Thursday, December 28, 2006

"The nation mourns President Ford,"

THEY INTONED GRAVELY on every national newscast.

1) Is "national mourning" mandatory? Is there a law?

2) If not, then I'll let it be known that no, I'm not mourning. I really didn't know the guy personally. He was one of the least distinguished presidents of the last century, and he got his job by accident. Seriously, why would I be all broken up?

3) If the Voices of Authority on our evening news were to find that most Americans actually were getting on with our lives just fine, would they bother saying so? Or are they too into their perceived role as court scribes and hagiographers of power?

4) Why isn't "the nation mourning" James Brown, who arguably had more impact culturally and even politically?

5) Why do so many worship power? Why are some so hellbent on making the cult of the already imperious Imperial Presidency even more so with each passing day? 

The Ford death was attended by the same sort of imperialism orgasm that attended the death and corpse tour of Reagan a few years back. Why all this attention showered on a carcass?

Did we really need the nationwide tour, the honor guards, the pageantry, the fanfare, the lionization, the damn-near deification? Where does this stop?
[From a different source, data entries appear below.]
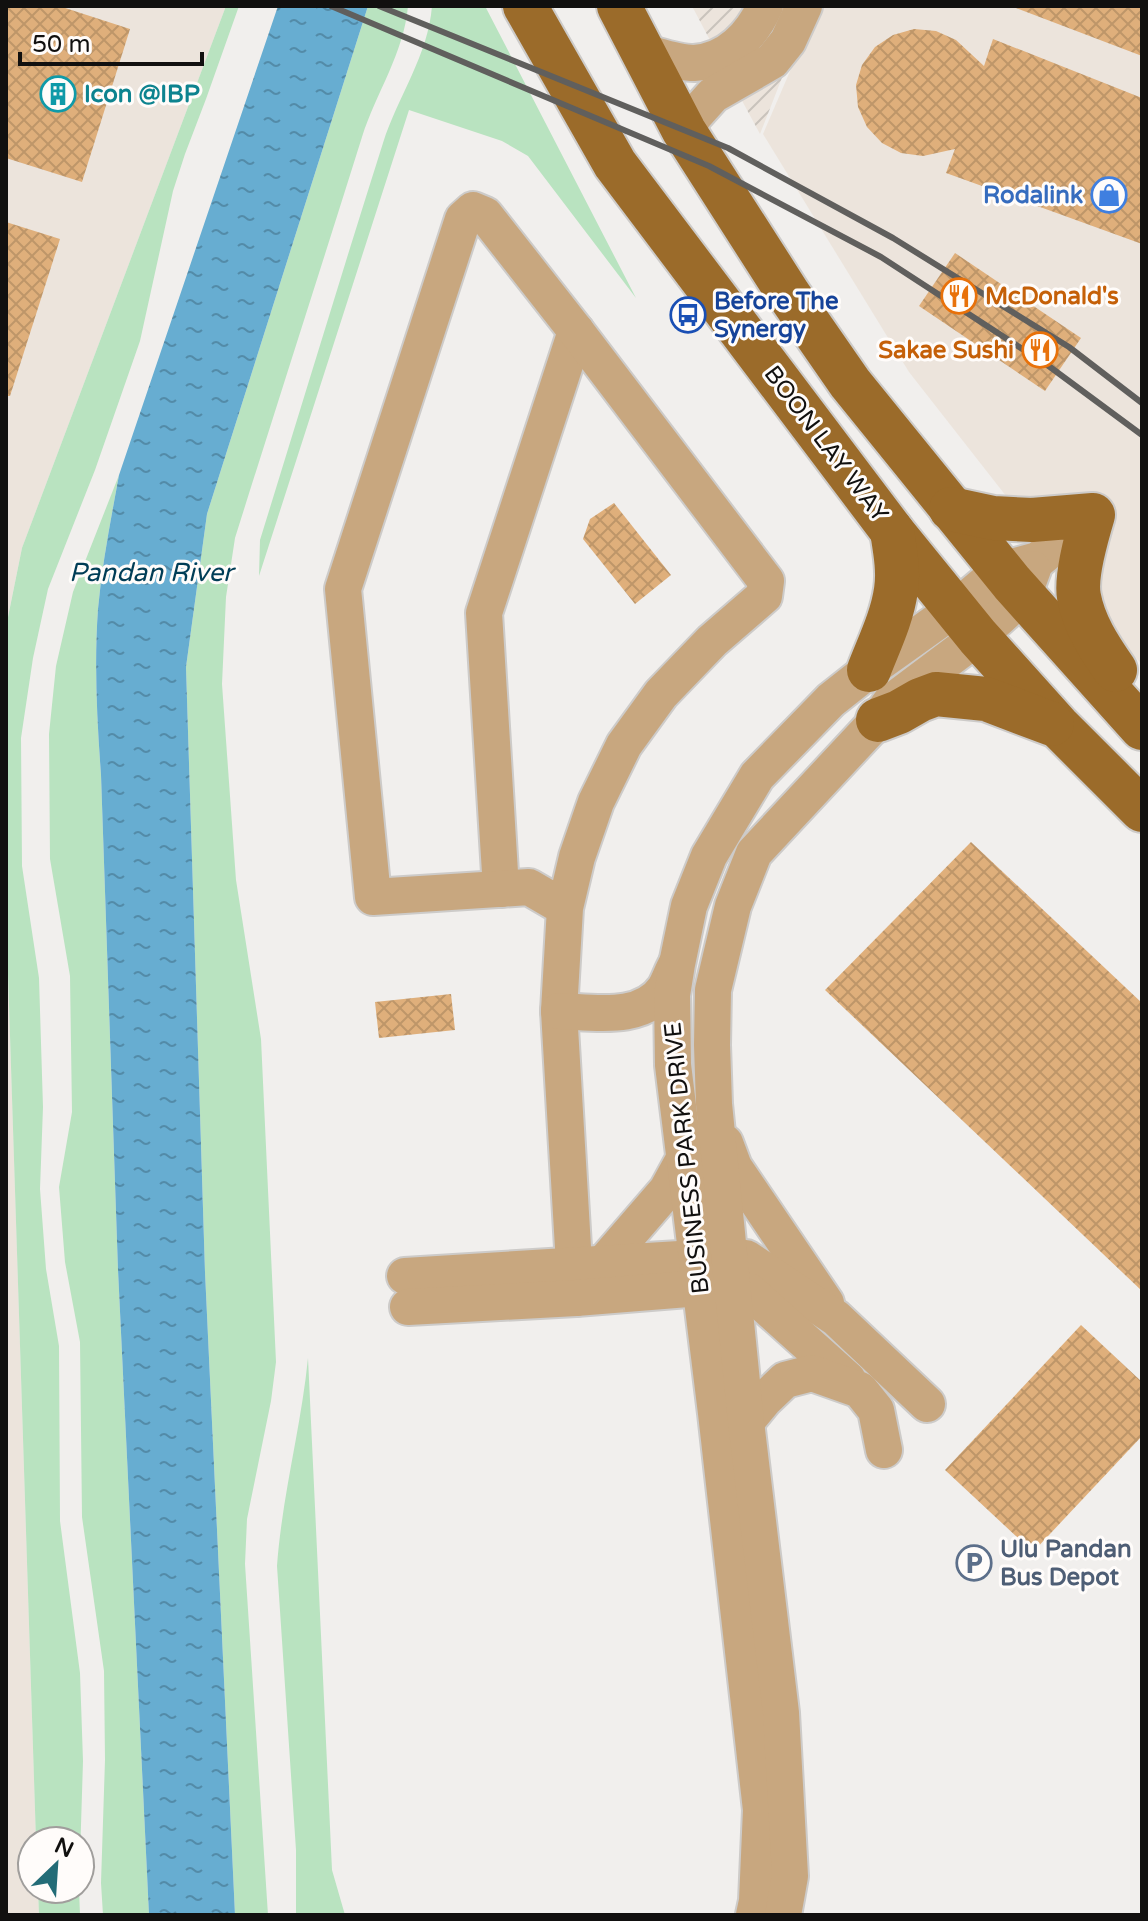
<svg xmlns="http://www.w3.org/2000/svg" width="1148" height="1921" viewBox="0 0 1148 1921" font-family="'Varela Round',sans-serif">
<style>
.built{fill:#ece4dc}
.industrial{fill:url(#industrial-furrows)}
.grass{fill:#b9e3c0}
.water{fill:url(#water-ripples)}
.building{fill:url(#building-cross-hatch)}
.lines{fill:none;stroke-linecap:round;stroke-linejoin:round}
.minor-casing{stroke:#cdcbc9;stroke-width:40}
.major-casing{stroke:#cdcbc9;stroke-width:48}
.minor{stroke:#c8a77f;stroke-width:36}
.major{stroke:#9b6b2a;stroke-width:44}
.rail{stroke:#605f5d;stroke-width:6}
.labels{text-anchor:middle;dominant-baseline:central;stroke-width:6;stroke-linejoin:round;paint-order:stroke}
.culture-label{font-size:24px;font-weight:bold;fill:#0d838f;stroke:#fffcfa;text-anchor:start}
.shop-label{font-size:24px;font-weight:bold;fill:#366cbe;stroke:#fffcfa;text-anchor:end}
.food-label{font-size:24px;font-weight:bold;fill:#c56008;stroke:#fffcfa;text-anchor:start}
.transit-label{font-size:24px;font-weight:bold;fill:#164399;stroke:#fffcfa;text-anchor:start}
.street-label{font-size:24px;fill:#11100f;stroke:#fffcfa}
.service-label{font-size:24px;font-weight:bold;fill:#4e5e75;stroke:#fffcfa;text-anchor:start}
.water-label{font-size:26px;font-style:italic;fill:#003d56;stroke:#fffcfa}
</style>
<defs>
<pattern id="industrial-furrows" width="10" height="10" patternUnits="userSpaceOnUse" patternTransform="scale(2)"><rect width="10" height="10" fill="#ece4dc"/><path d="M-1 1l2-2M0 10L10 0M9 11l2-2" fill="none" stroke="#c9c3bc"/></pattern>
<pattern id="water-ripples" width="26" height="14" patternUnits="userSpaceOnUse" patternTransform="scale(2)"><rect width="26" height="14" fill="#67add1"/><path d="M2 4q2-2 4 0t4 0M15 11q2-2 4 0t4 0" fill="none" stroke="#538ba8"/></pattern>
<pattern id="building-cross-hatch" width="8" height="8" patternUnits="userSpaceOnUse" patternTransform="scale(2)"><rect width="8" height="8" fill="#dfaf7b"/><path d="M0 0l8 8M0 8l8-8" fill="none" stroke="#be9669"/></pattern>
</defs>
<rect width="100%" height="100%" fill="#f1efed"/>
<g class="built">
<path d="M6 6H226L22 548 6 626Z"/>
<path d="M818 6H1142V664L1125 648 909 372 763 134Z"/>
<path d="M6 912 36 1841H32V1889H38L39 1915H6Z"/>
</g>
<path class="industrial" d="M692 6H810L760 134 733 84Z"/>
<g class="grass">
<path d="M226 6H239L206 99 185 154 173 191 140 341 95 470 48 589 33 658 21 738 22 866 39 978 43 1107 40 1189 46 1269 59 1346 60 1521 80 1673 83 1761 80 1857V1841H36L6 912V627L22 548Z"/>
<path d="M368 6H408C404 53 376 93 362 137 320 271 277 404 235 538L226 597 222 684 236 880 261 1039 276 1362 271 1401 247 1519 245 1564 268 1915H235L205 1272 186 667 207 514Z"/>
<path d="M432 6H485L636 298 528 156 502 141 409 110 259 576 260 540C301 408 341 275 383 143 398 96 428 56 432 6Z"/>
<path d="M119 475C111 519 102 564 98 609 94 664 97 720 101 775L118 1270 149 1915H103L101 1883 105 1760 104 1671 82 1517 80 1342 65 1262 59 1187 72 1112 70 976 50 859 49 734 56 666 73 592Z"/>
<path d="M308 1358 332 1870 345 1915H296V1850L277 1566C282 1496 301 1428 308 1358Z"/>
<path d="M38 1889H79L80 1915H39Z"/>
</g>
<path class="water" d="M278 6H368L207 514 186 667 205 1272 235 1915H149L118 1270 101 775C97 720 94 664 98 609 102 564 111 519 119 475Z"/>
<g class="building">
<path d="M6 6H59L130 29 82 182 6 158Z"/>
<path d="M1016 6H1142V56L1016 8Z"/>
<path d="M914 29 936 31 956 40 984 66 993 39 1142 98V244L946 173 955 149 923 156 901 153 882 143 867 127 858 107 856 85 862 65 875 47 893 35Z"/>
<path d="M6 222 60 239 10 396H6Z"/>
<path d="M955 253 1081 338 1045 391 919 306Z"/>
<path d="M614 503 671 575 635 604 583 539 590 519Z"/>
<path d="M971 842 1142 1003V1291L825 990Z"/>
<path d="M451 994 455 1030 379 1038 375 1002Z"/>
<path d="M1081 1325 1142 1382V1436L1033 1552 945 1470Z"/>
</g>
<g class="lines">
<defs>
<g id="minor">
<path d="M643 52C659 56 677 63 694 63 728 61 752 35 765 6"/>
<path d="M684 131 695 115 713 95 772 61 788 41 804 6"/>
<path d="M501 889 484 613 576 331"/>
<path d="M565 908 529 887 373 897 343 589 463 219 473 210 485 215 576 331 766 581 764 596 712 641 661 694 624 745 596 802 577 857 565 908 559 1011 576 1298"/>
<path d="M559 1011C594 1012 642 1022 665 988 669 981 672 972 676 965"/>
<path d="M725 1143 734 1167 826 1303"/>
<path d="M730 1258H746L836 1318 927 1404"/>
<path d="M603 1264 667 1190 684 1159"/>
<path d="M405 1276 696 1258"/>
<path d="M732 1286 749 1291 848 1380"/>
<path d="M408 1307 576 1298 700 1288"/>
<path d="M746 1422 764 1400 785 1380 812 1373 860 1390 876 1410 884 1450"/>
<path d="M754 1915 757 1901 761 1810 716 1413 673 1065 672 995 677 964 689 906 709 856 757 776 831 700 869 670 956 608 1001 570 1038 560 1093 515"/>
<path d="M783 1915 790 1876 781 1713 746 1422 714 1104 712 1045 713 990 733 906 754 853 878 720 890 703 978 637 1023 596 1033 569"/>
</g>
<g id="major">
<path d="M525 6 615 164 892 531 978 637 1058 726 1142 810"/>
<path d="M619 6 684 131 789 295 850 383 1012 583 1142 728"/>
<path d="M951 509 993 518 1032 520 1093 515C1087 535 1075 577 1079 597 1084 624 1099 647 1115 670"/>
<path d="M869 670C879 644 892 618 896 590 899 571 895 550 892 531"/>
<path d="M878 720 899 712 920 700 936 694 986 699 1052 724"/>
</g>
</defs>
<use href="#minor" class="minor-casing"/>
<use href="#major" class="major-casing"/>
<use href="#minor" class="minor"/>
<use href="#major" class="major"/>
<g class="rail">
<path d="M331 6 709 166 881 257 1050 367 1142 435"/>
<path d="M379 6 728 148 893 238 1069 347 1142 403"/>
</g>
</g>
<defs>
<symbol id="building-ring" viewBox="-11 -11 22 22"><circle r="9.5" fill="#fffcfa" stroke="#0f9aa8" stroke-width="1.5"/><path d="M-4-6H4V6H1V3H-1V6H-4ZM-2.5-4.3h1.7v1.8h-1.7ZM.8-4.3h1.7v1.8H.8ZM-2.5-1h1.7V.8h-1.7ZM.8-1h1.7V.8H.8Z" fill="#0f9aa8"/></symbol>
<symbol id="shop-ring" viewBox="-11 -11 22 22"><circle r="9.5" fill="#fffcfa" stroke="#3f7fe0" stroke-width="1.5"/><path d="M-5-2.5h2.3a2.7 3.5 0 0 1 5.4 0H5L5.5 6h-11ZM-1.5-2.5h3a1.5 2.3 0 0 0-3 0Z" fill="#3f7fe0"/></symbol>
<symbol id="restaurant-ring" viewBox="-11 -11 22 22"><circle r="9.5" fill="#fffcfa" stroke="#e8710a" stroke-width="1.5"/><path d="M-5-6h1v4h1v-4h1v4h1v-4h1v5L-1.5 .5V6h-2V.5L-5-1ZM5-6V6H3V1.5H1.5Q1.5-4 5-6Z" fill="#e8710a"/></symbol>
<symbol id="bus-ring" viewBox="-11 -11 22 22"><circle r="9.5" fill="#fffcfa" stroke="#1a4fb4" stroke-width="1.5"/><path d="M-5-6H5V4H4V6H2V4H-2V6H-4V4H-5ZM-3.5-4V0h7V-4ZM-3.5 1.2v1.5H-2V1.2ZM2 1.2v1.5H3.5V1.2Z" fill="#1a4fb4"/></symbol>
<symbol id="parking-ring" viewBox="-11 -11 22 22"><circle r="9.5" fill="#fffcfa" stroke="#5c6f8a" stroke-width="1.5"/><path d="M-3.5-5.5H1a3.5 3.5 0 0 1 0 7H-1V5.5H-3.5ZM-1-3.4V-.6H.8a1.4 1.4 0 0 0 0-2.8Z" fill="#5c6f8a"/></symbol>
</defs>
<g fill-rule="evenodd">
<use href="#building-ring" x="38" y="74" width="40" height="40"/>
<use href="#shop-ring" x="1089" y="175" width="40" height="40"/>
<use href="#restaurant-ring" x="939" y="276" width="40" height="40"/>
<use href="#bus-ring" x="668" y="295" width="40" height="40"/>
<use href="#restaurant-ring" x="1020" y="330" width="40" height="40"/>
<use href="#parking-ring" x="954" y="1543" width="40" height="40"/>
</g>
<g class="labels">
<g class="culture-label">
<text x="84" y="94">Icon @IBP</text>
</g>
<g class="shop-label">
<text x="1083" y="195">Rodalink</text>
</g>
<g class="food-label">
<text x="985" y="296">McDonald's</text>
<text x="1014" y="350" text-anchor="end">Sakae Sushi</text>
</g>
<g class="transit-label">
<text x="714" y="301">Before The<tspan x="714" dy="28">Synergy</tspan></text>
</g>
<g class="street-label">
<text transform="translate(826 444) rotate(53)">BOON LAY WAY</text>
<text transform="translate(687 1158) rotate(-96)">BUSINESS PARK DRIVE</text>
</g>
<g class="service-label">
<text x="1000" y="1549">Ulu Pandan<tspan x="1000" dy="28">Bus Depot</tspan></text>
</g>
<g class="water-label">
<text x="151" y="572">Pandan River</text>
</g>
</g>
<rect width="1148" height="1921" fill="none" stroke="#11100f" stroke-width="16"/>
<g transform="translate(56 1865) rotate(25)"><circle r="38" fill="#fffcfa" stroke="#a09e9c" stroke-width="2"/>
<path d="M0-6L14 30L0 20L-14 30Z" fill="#236c77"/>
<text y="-12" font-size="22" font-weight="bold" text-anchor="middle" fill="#11100f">N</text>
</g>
<path d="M20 52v12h182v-12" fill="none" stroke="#11100f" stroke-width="4"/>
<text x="32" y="52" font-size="24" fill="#11100f" stroke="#fffcfa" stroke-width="6" paint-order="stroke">50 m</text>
</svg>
When the title is changed to Caesar and he is declared God in the flesh?

Since they are dead, dead presidents are not helped by the worship of their remains, nor by the monuments built to them, nor by the monumental sums of taxpayer-contributed paper dead presidents consumed in the process.

But for the the still-living who stand to inherit the power, exploitation of the dead for propaganda purposes -- as spellbinding talismans and ritual props for the power structure -- is essential. The modern United States of America is restoring this ancient superstition to a high art.